After the flashing with the Assistant and before the root yes, and turning it off and on again show the same version. While the other two go to 00.00.0000 after the first repower before the flashing, and in fact then show the message "Found Device: LT150, Version: Unknown" during rooting. It cannot be a coincidence that those two units then show the initd problem and the other no. It would be curious to know if those who managed to root with "00.00.0000" also have that socket working regularly.

robustini commented 1 year ago

Unfortunately, the "00.00.0000" problem is not solved by downgrading from 608 to 606 or with a firmware refresh, I just tried after removing wtfos and root.

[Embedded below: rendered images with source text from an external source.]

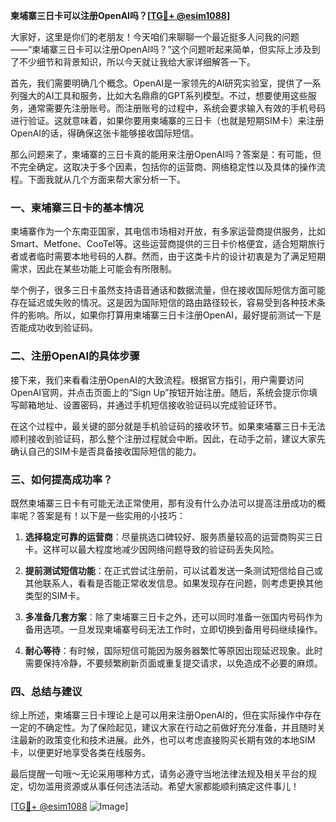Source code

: **柬埔寨三日卡可以注册OpenAI吗？[[TG💪+ @esim1088](https://t.me/s/esim1088)]**

大家好，这里是你们的老朋友！今天咱们来聊聊一个最近挺多人问我的问题——“柬埔寨三日卡可以注册OpenAI吗？”这个问题听起来简单，但实际上涉及到了不少细节和背景知识，所以今天就让我给大家详细解答一下。

首先，我们需要明确几个概念。OpenAI是一家领先的AI研究实验室，提供了一系列强大的AI工具和服务，比如大名鼎鼎的GPT系列模型。不过，想要使用这些服务，通常需要先注册账号。而注册账号的过程中，系统会要求输入有效的手机号码进行验证。这就意味着，如果你要用柬埔寨的三日卡（也就是短期SIM卡）来注册OpenAI的话，得确保这张卡能够接收国际短信。

那么问题来了，柬埔寨的三日卡真的能用来注册OpenAI吗？答案是：有可能，但不完全确定。这取决于多个因素，包括你的运营商、网络稳定性以及具体的操作流程。下面我就从几个方面来帮大家分析一下。

### 一、柬埔寨三日卡的基本情况

柬埔寨作为一个东南亚国家，其电信市场相对开放，有多家运营商提供服务，比如Smart、Metfone、CooTel等。这些运营商提供的三日卡价格便宜，适合短期旅行者或者临时需要本地号码的人群。然而，由于这类卡片的设计初衷是为了满足短期需求，因此在某些功能上可能会有所限制。

举个例子，很多三日卡虽然支持语音通话和数据流量，但在接收国际短信方面可能存在延迟或失败的情况。这是因为国际短信的路由路径较长，容易受到各种技术条件的影响。所以，如果你打算用柬埔寨三日卡注册OpenAI，最好提前测试一下是否能成功收到验证码。

### 二、注册OpenAI的具体步骤

接下来，我们来看看注册OpenAI的大致流程。根据官方指引，用户需要访问OpenAI官网，并点击页面上的“Sign Up”按钮开始注册。随后，系统会提示你填写邮箱地址、设置密码，并通过手机短信接收验证码以完成验证环节。

在这个过程中，最关键的部分就是手机验证码的接收环节。如果柬埔寨三日卡无法顺利接收到验证码，那么整个注册过程就会中断。因此，在动手之前，建议大家先确认自己的SIM卡是否具备接收国际短信的能力。

### 三、如何提高成功率？

既然柬埔寨三日卡有可能无法正常使用，那有没有什么办法可以提高注册成功的概率呢？答案是有！以下是一些实用的小技巧：

1. **选择稳定可靠的运营商**：尽量挑选口碑较好、服务质量较高的运营商购买三日卡。这样可以最大程度地减少因网络问题导致的验证码丢失风险。
   
2. **提前测试短信功能**：在正式尝试注册前，可以试着发送一条测试短信给自己或其他联系人，看看是否能正常收发信息。如果发现存在问题，则考虑更换其他类型的SIM卡。

3. **多准备几套方案**：除了柬埔寨三日卡之外，还可以同时准备一张国内号码作为备用选项。一旦发现柬埔寨号码无法工作时，立即切换到备用号码继续操作。

4. **耐心等待**：有时候，国际短信可能因为服务器繁忙等原因出现延迟现象。此时需要保持冷静，不要频繁刷新页面或重复提交请求，以免造成不必要的麻烦。

### 四、总结与建议

综上所述，柬埔寨三日卡理论上是可以用来注册OpenAI的，但在实际操作中存在一定的不确定性。为了保险起见，建议大家在行动之前做好充分准备，并且随时关注最新的政策变化和技术进展。此外，也可以考虑直接购买长期有效的本地SIM卡，以便更好地享受各类在线服务。

最后提醒一句哦～无论采用哪种方式，请务必遵守当地法律法规及相关平台的规定，切勿滥用资源或从事任何违法活动。希望大家都能顺利搞定这件事儿！

[[TG💪+ @esim1088](https://t.me/s/esim1088) ![Image](https://i.postimg.cc/4NQfJmqS/Snipaste-2025-05-13-00-14-12.png)]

The incorrect version problem was obviously generated after rooting, originally it did not. This is the sequence:

This is before downgrading image

Successful downgrade image

Without restarting Caddx, the Assistant shows the correct version image

After restarting Caddx here comes the error again, and this is strange if before rebooting instead it showed the correct version image

Obviously if I remove root from the unit that works fine with initd even after any upgrade, refresh or downgrade it always shows the correct version installed, even after reboot. If we cannot figure out how to get out of this deadlock in that units imho the initd problem I think cannot be solved easily.

robustini commented 1 year ago

Browsing through the chat on Discord and searching for "00.00.0000" I see that others have had the same problem.

stylesuxx commented 1 year ago

Can you please use the latest version of DJI Assistant 2 (DJI FPV series)?

robustini commented 1 year ago

Can you please use the latest version of DJI Assistant 2 (DJI FPV series)?

Tried it now, same result, that 00.00.0000 won't go away even if i shoot it, damn.

robustini commented 1 year ago

It should be understood where he is and why he stays. Could a /data dump of the working unit and this fucked one with the same firmware version be useful to figure out how we can solve it?

stylesuxx commented 1 year ago

It should be understood where he is and why he stays.

Yeah, you know - it's not that we have source and documentation to look into as reference ;-)

Could a /data dump of the working unit and this fucked one with the same firmware version be useful to figure out how we can solve it?

Highly doubt it. I mean sure, go ahead, dump it and run a diff on it. I don't suspect the problem to be there. I guess there is a corruption in some place. It would be interesting to find out when the firmware get's set to the 00.00.0000 state...

j005u commented 1 year ago

Using butter to reset to 0608 and then further re-flashing through the assistant solved the problem.

Closing.